I recently have got excited by functors and been using them all over the place. Then the situation arose where I needed my functor to perform two different operations and I thought about adding another method to my functor (not overloading the () operator). Whether this is bad practice or not I am not sure (perhaps you could tell me), but it got me thinking about why I am using functors in the first place and not just objects. So my question is:
Is there anything special about overloading the () operator or is it just very slightly more syntactically appealing than using normal named methods?
Firstly, I know why functors may be preferable to function pointers as explained in other questions. I want to know why they can be preferable to objects with named methods.
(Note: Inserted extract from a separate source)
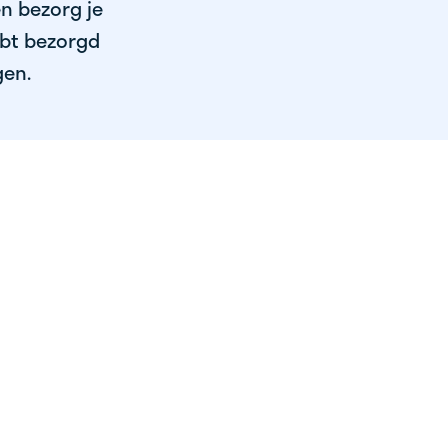
en bezorg je
ebt bezorgd
gen.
Secondly, as for an example of when I wanted to use another possibly named method of my functor: Basically I have two functions, one which calculates something called the modularity of a graph partition -
compute_modularity(), and another which computes the gain in modularity after some change of the partition
compute_modularity_gain(). I thought I could pass these functions as part of the same functor into an optimisation algorithm, with the gain as a named function. The reason I don't just pass two functors into the algorithm, is that I want to enforce that
compute_modularity_gain() is used only in conjuction with
compute_modularity() and not another functor e.g.
compute_stability() (which should only be used with
compute_stability_gain(). In other words, the gain function must be tightly coupled with its sibling function. If there is another way I can enforce this constraint then please let me know.